Flood plumes and cyclones hit the Great Barrier Reef over the 2010-11 summer, causing a range of flow-on effects to the marine environment and adjacent coastal communities.

The results of assessments of the physical damage to coral reefs in the Great Barrier Reef Marine Park are presented in GBRMPA's report - Impacts of tropical cyclone Yasi on the Great Barrier Reef.

GBRMPA worked with key partners to implement the Extreme Weather Response Program to assess the impact on the environment, communities and industries.
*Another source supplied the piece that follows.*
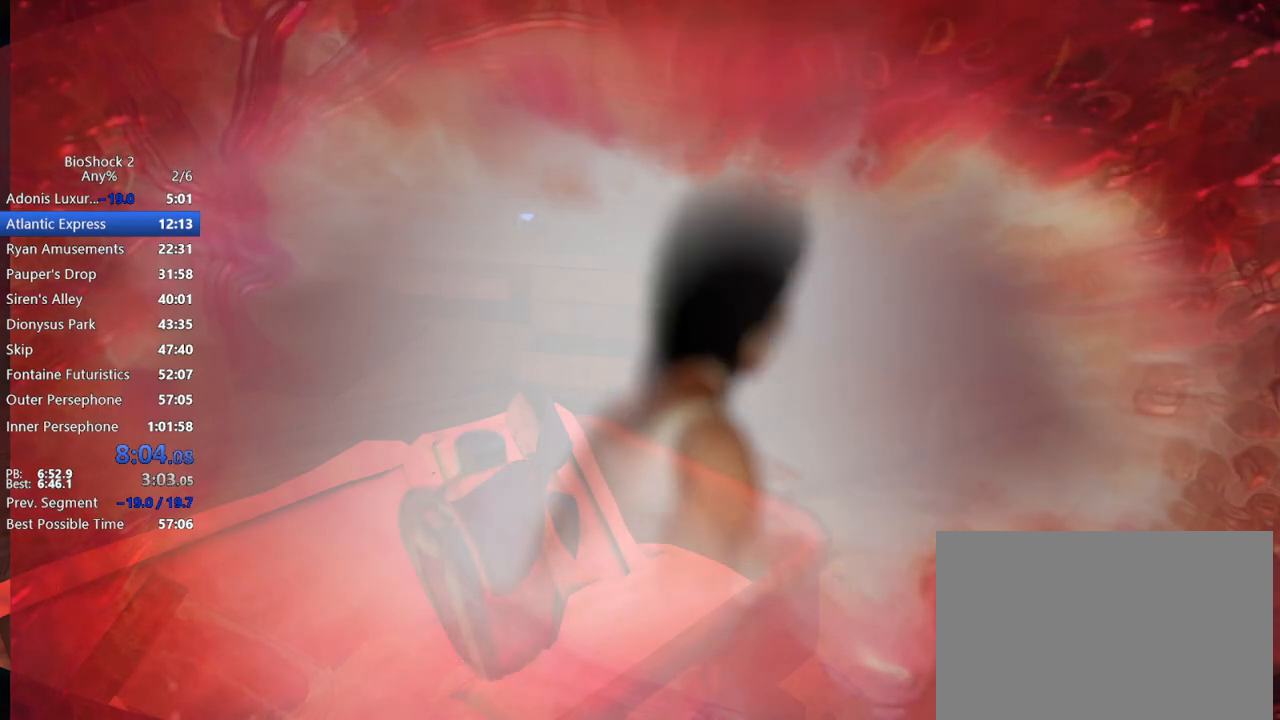
{"keys": ["a", "w"], "mouse": [], "events": [[17, "mouse_wheel_up", "up"], [400, "mouse_wheel_up", "down"], [450, "a", "down"], [450, "mouse_wheel_up", "up"], [450, "w", "down"]]}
This information informed industry actions and management responses, and improved our understanding of extreme weather that is predicted to be more frequent under climate change.

Flooding

The summer of 2010-11 was the second wettest on record for Australia, and for southeast Queensland rainfall was 300-400 per cent higher than normal. This unusually intense rainfall caused extensive flooding in many coastal areas of southern Queensland, including several Great Barrier Reef catchments. A large expanse of the inshore Great Barrier Reef Region south of Mackay was exposed to persistent flood plumes from the Fitzroy, Burnett and Mary Rivers.

Cyclones

Cyclone Yasi, one of the largest and most powerful cyclones to affect Australia since records began, crossed the Queensland coast near Mission Beach on 3 February 2011. The coast and adjacent areas of the Great Barrier Reef Marine Park were exposed to wind gusts up to 285 kilometres per hour. The cyclone's wind boundaries were extensive, with gale force winds affecting 26 per cent (89,090 km2) and destructive winds affecting 13 per cent (45,768 km2) of the Marine Park. Cyclone Yasi had been preceded by cyclone Anthony, which crossed the coast near Bowen on 30 January 2011 as a Category 2 storm.
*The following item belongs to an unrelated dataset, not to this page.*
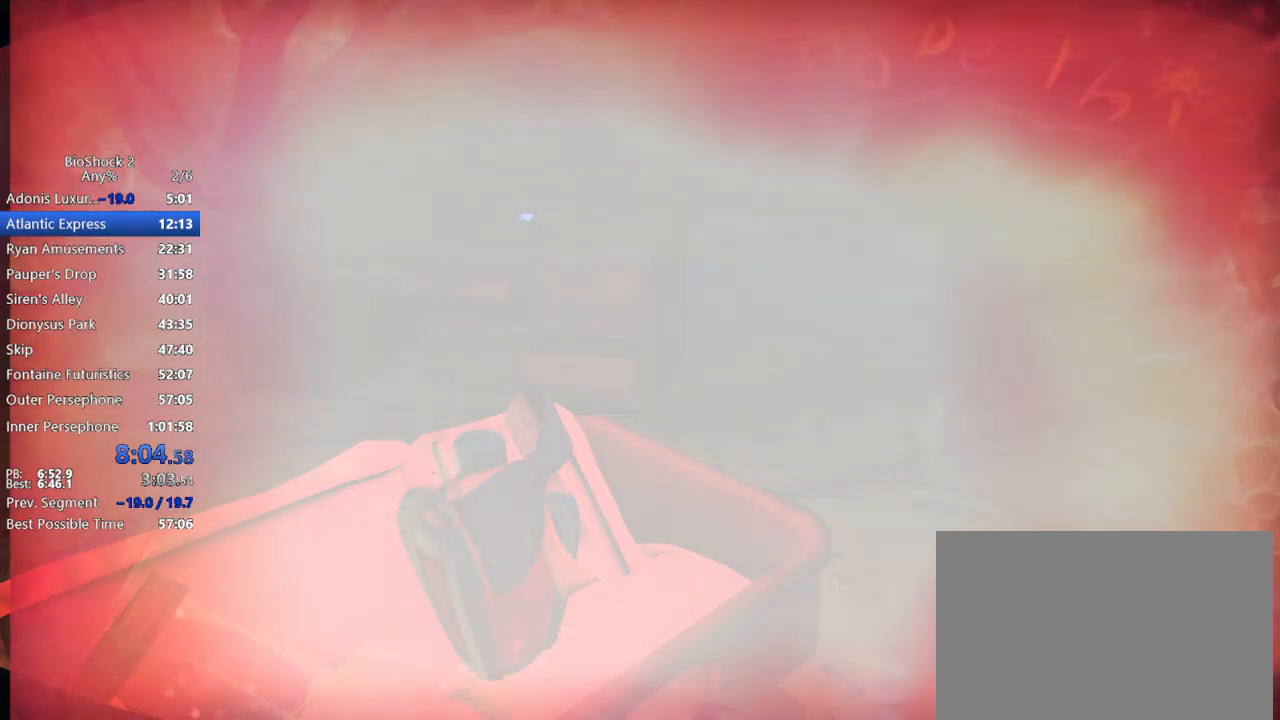
{"keys": ["a", "w"], "mouse": ["wheel_up"], "events": [[83, "mouse_wheel_up", "down"], [83, "space", "down"], [183, "mouse_wheel_up", "up"], [183, "space", "up"], [267, "mouse_wheel_up", "down"], [267, "space", "down"], [317, "space", "up"], [367, "mouse_wheel_up", "up"], [417, "space", "down"], [467, "mouse_wheel_up", "down"], [467, "space", "up"]]}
Action by industries and communities

Many industries and communities took action to ensure the Great Barrier Reef had the best chance of recovering after the 2010-11 summer of extreme weather.
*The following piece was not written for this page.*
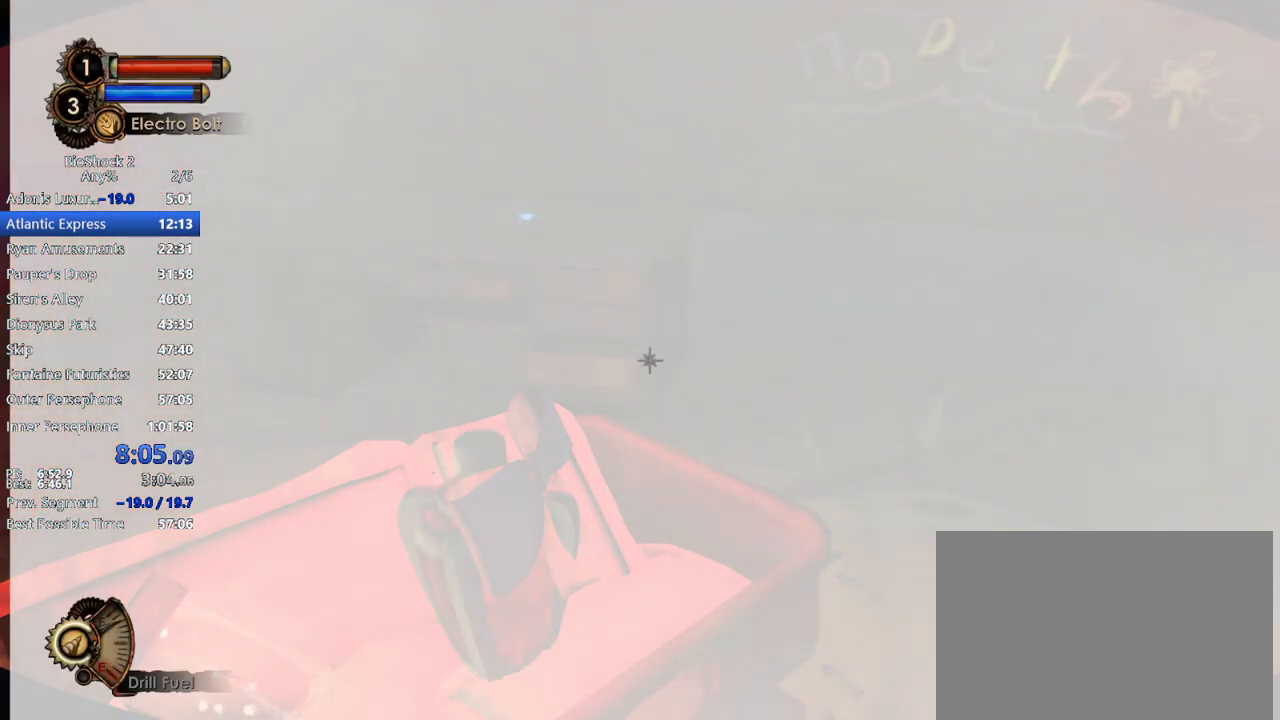
{"keys": ["a", "w"], "mouse": ["wheel_up"], "events": [[67, "space", "down"], [100, "mouse_wheel_up", "up"], [150, "space", "up"], [200, "mouse_wheel_up", "down"], [200, "space", "down"], [283, "mouse_wheel_up", "up"], [283, "space", "up"], [383, "space", "down"], [433, "mouse_wheel_up", "down"], [483, "space", "up"]]}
  • Following reports of dramatic increases in dugong and turtle deaths, key Traditional Owner groups voluntarily reduced traditional hunting activities in affected areas.
  • The marine aquarium collection industry activated their Coral Stress Response Plan and placed a voluntary moratorium on collecting of sensitive species in affected reef locations.
  • Aquarium collectors played a key role in assessing impacts from flood plumes in the southern parts of the Great Barrier Reef.
  • The Coral Reef Fin Fish Fishery worked with the GBRMPA and Fisheries Queensland to identify strategies to improve the ecological, economic and social resilience of the fishery after extreme weather events.

GBRMPA also used educational material and best practices to remind people out on the water how they can protect dugong and turtles following the 2010-11 summer of extreme weather events.